When the congressional Committee on Education and the Workforce voted last month to advance the Whole Milk for Healthy Kids Act of 2023, a bill that would allow schools to offer whole milk to students, there was much hand-wringing. Would this increase saturated fat in kids’ diets, setting them on a path to heart disease? Would this — gasp — make kids fat? (I use fat as a neutral descriptor, like tall or brown-eyed.) Let’s see what current nutrition science has to say.

National dietary guidelines and many health experts recommend avoiding whole milk and other forms of full-fat dairy to help meet the broader recommendation to limit saturated fat intake to 10% of calories. However, while about 70% of the fats in whole milk are saturated — with 25% monounsaturated and 2.3% polyunsaturated — there are hundreds of different types of fat in milk, including many we don’t get much of from other foods. Some may have beneficial effects, either alone or together. Plus, milk is a source of calcium, potassium and vitamin D, which many Americans don’t get enough of.  

For decades, much nutrition advice was based on specific nutrients rather than on foods themselves. This ignores how a food’s many nutrients interact together — as with other whole foods, milk is a complex matrix of vitamins, minerals, proteins, carbohydrates and fats. It now appears that part of the controversy and inconclusiveness about the role of saturated fat in health and disease is because the type of saturated fat and the other qualities of the food it’s packaged in matter.

Fortunately, researchers have started to look more closely at whole foods rather than isolated nutrients.
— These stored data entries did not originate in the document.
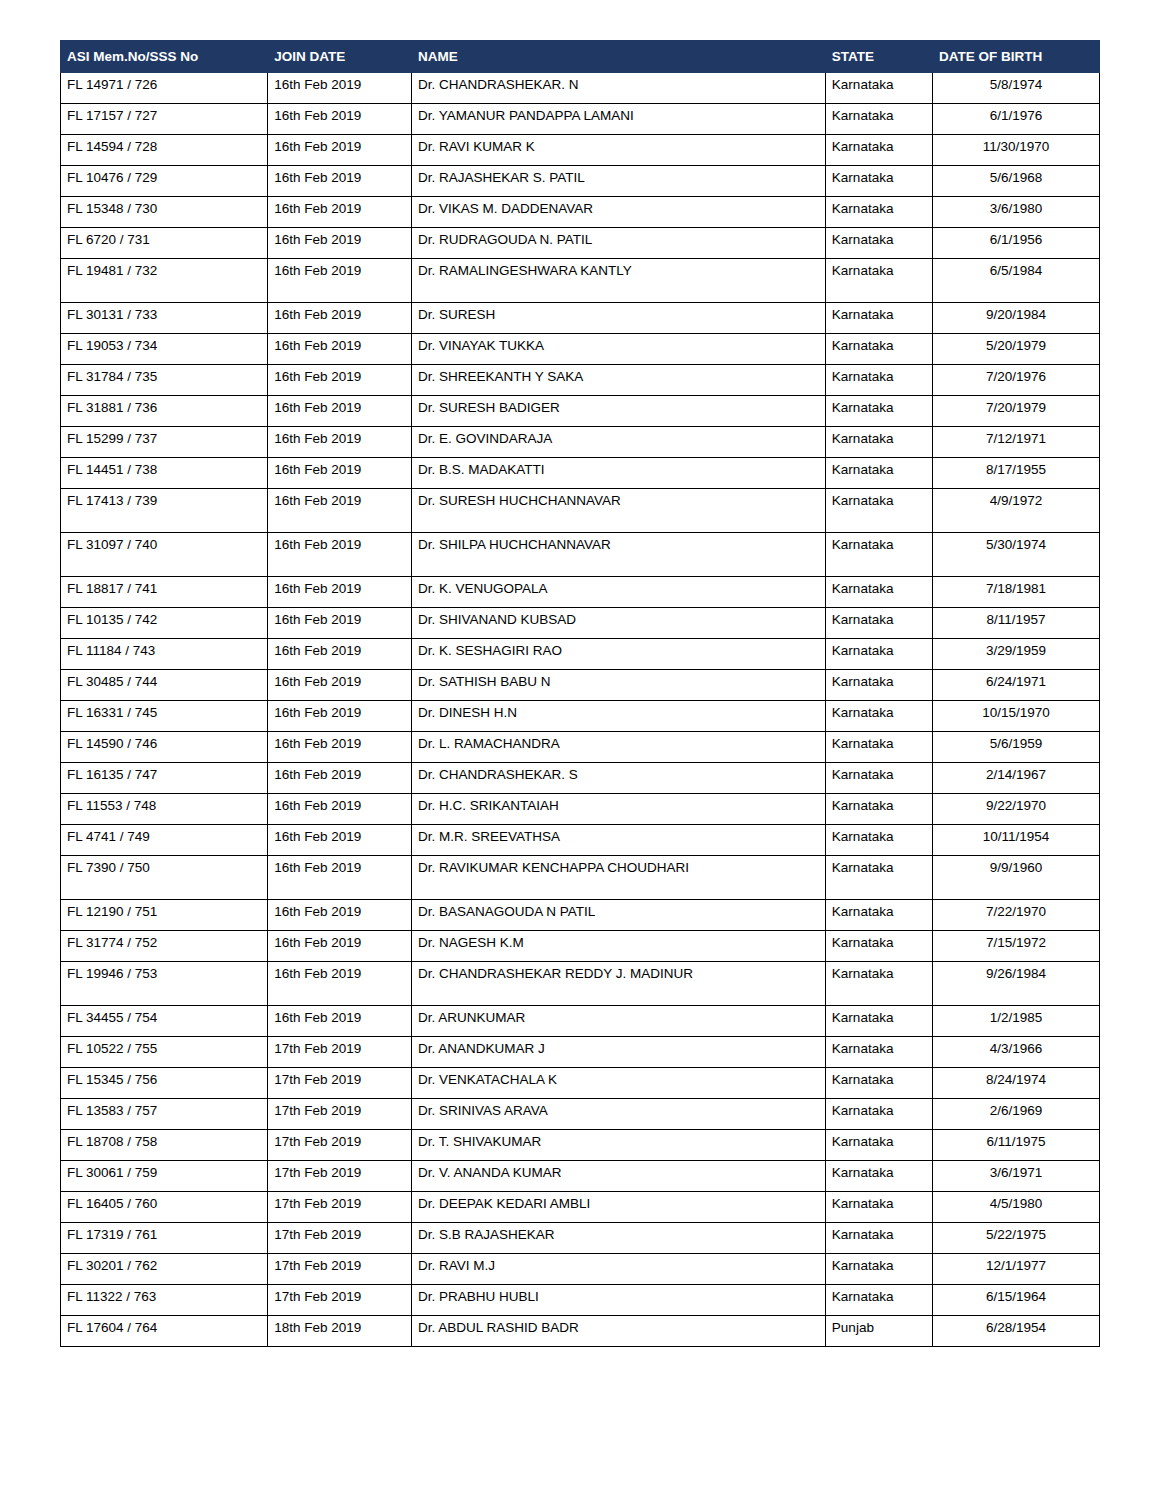| ASI Mem.No/SSS No | JOIN DATE | NAME | STATE | DATE OF BIRTH |
| --- | --- | --- | --- | --- |
| FL 14971 / 726 | 16th Feb 2019 | Dr. CHANDRASHEKAR. N | Karnataka | 5/8/1974 |
| FL 17157 / 727 | 16th Feb 2019 | Dr. YAMANUR PANDAPPA LAMANI | Karnataka | 6/1/1976 |
| FL 14594 / 728 | 16th Feb 2019 | Dr. RAVI KUMAR K | Karnataka | 11/30/1970 |
| FL 10476 / 729 | 16th Feb 2019 | Dr. RAJASHEKAR S. PATIL | Karnataka | 5/6/1968 |
| FL 15348 / 730 | 16th Feb 2019 | Dr. VIKAS M. DADDENAVAR | Karnataka | 3/6/1980 |
| FL 6720 / 731 | 16th Feb 2019 | Dr. RUDRAGOUDA N. PATIL | Karnataka | 6/1/1956 |
| FL 19481 / 732 | 16th Feb 2019 | Dr. RAMALINGESHWARA KANTLY | Karnataka | 6/5/1984 |
| FL 30131 / 733 | 16th Feb 2019 | Dr. SURESH | Karnataka | 9/20/1984 |
| FL 19053 / 734 | 16th Feb 2019 | Dr. VINAYAK TUKKA | Karnataka | 5/20/1979 |
| FL 31784 / 735 | 16th Feb 2019 | Dr. SHREEKANTH Y SAKA | Karnataka | 7/20/1976 |
| FL 31881 / 736 | 16th Feb 2019 | Dr. SURESH BADIGER | Karnataka | 7/20/1979 |
| FL 15299 / 737 | 16th Feb 2019 | Dr. E. GOVINDARAJA | Karnataka | 7/12/1971 |
| FL 14451 / 738 | 16th Feb 2019 | Dr. B.S. MADAKATTI | Karnataka | 8/17/1955 |
| FL 17413 / 739 | 16th Feb 2019 | Dr. SURESH HUCHCHANNAVAR | Karnataka | 4/9/1972 |
| FL 31097 / 740 | 16th Feb 2019 | Dr. SHILPA HUCHCHANNAVAR | Karnataka | 5/30/1974 |
| FL 18817 / 741 | 16th Feb 2019 | Dr. K. VENUGOPALA | Karnataka | 7/18/1981 |
| FL 10135 / 742 | 16th Feb 2019 | Dr. SHIVANAND KUBSAD | Karnataka | 8/11/1957 |
| FL 11184 / 743 | 16th Feb 2019 | Dr. K. SESHAGIRI RAO | Karnataka | 3/29/1959 |
| FL 30485 / 744 | 16th Feb 2019 | Dr. SATHISH BABU N | Karnataka | 6/24/1971 |
| FL 16331 / 745 | 16th Feb 2019 | Dr. DINESH H.N | Karnataka | 10/15/1970 |
| FL 14590 / 746 | 16th Feb 2019 | Dr. L. RAMACHANDRA | Karnataka | 5/6/1959 |
| FL 16135 / 747 | 16th Feb 2019 | Dr. CHANDRASHEKAR. S | Karnataka | 2/14/1967 |
| FL 11553 / 748 | 16th Feb 2019 | Dr. H.C. SRIKANTAIAH | Karnataka | 9/22/1970 |
| FL 4741 / 749 | 16th Feb 2019 | Dr. M.R. SREEVATHSA | Karnataka | 10/11/1954 |
| FL 7390 / 750 | 16th Feb 2019 | Dr. RAVIKUMAR KENCHAPPA CHOUDHARI | Karnataka | 9/9/1960 |
| FL 12190 / 751 | 16th Feb 2019 | Dr. BASANAGOUDA N PATIL | Karnataka | 7/22/1970 |
| FL 31774 / 752 | 16th Feb 2019 | Dr. NAGESH K.M | Karnataka | 7/15/1972 |
| FL 19946 / 753 | 16th Feb 2019 | Dr. CHANDRASHEKAR REDDY J. MADINUR | Karnataka | 9/26/1984 |
| FL 34455 / 754 | 16th Feb 2019 | Dr. ARUNKUMAR | Karnataka | 1/2/1985 |
| FL 10522 / 755 | 17th Feb 2019 | Dr. ANANDKUMAR J | Karnataka | 4/3/1966 |
| FL 15345 / 756 | 17th Feb 2019 | Dr. VENKATACHALA K | Karnataka | 8/24/1974 |
| FL 13583 / 757 | 17th Feb 2019 | Dr. SRINIVAS ARAVA | Karnataka | 2/6/1969 |
| FL 18708 / 758 | 17th Feb 2019 | Dr. T. SHIVAKUMAR | Karnataka | 6/11/1975 |
| FL 30061 / 759 | 17th Feb 2019 | Dr. V. ANANDA KUMAR | Karnataka | 3/6/1971 |
| FL 16405 / 760 | 17th Feb 2019 | Dr. DEEPAK KEDARI AMBLI | Karnataka | 4/5/1980 |
| FL 17319 / 761 | 17th Feb 2019 | Dr. S.B RAJASHEKAR | Karnataka | 5/22/1975 |
| FL 30201 / 762 | 17th Feb 2019 | Dr. RAVI M.J | Karnataka | 12/1/1977 |
| FL 11322 / 763 | 17th Feb 2019 | Dr. PRABHU HUBLI | Karnataka | 6/15/1964 |
| FL 17604 / 764 | 18th Feb 2019 | Dr. ABDUL RASHID BADR | Punjab | 6/28/1954 |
For example, the Multi-Ethnic Study of Atherosclerosis (MESA) found that saturated fats from meat were associated with higher risk of developing cardiovascular disease, while dairy fat was associated with a lower risk. The authors concluded that something about dairy foods may minimize the general association between saturated fat intake and cardiovascular disease risk.

A 2023 systematic review found there is little robust evidence that a higher dairy intake — including full-fat dairy — increases blood pressure or cholesterol, and some studies are finding that whole milk might have more benefits than low or nonfat milk. For example, a study published in May found that whole and low-fat milk reduced the risk of high blood pressure, while skim milk increased the risk. A small 2021 randomized controlled trial found that in men and women with metabolic syndrome, a diet rich in full-fat dairy had no effects on blood pressure or cholesterol and triglyceride levels compared with diets with little dairy or those rich in low-fat dairy. 

Let’s circle back to the Sturm und Drang about whole milk making kids gain weight — a main reason behind long-standing recommendations that children stop drinking whole milk at age 2. A 2020 systematic review and meta-analysis found that drinking whole milk is associated with a lower likelihood of kids having a BMI in the “obese” range, perhaps because whole milk is more satisfying. Another 2020 systematic review had similar findings, concluding “the limited literature in this field is not consistent with dietary guidelines recommending that children consume preferably reduced-fat dairy products.” 

Along those lines, in a 2020 narrative review for the New England Journal of Medicine, Walter Willett and David Ludwig of the Harvard T.H. Chan School of Public Health concluded that “no clear benefit of consuming reduced-fat dairy over whole dairy products has been established” and that guidelines should “de-emphasize reduced-fat milk as preferable to whole milk.”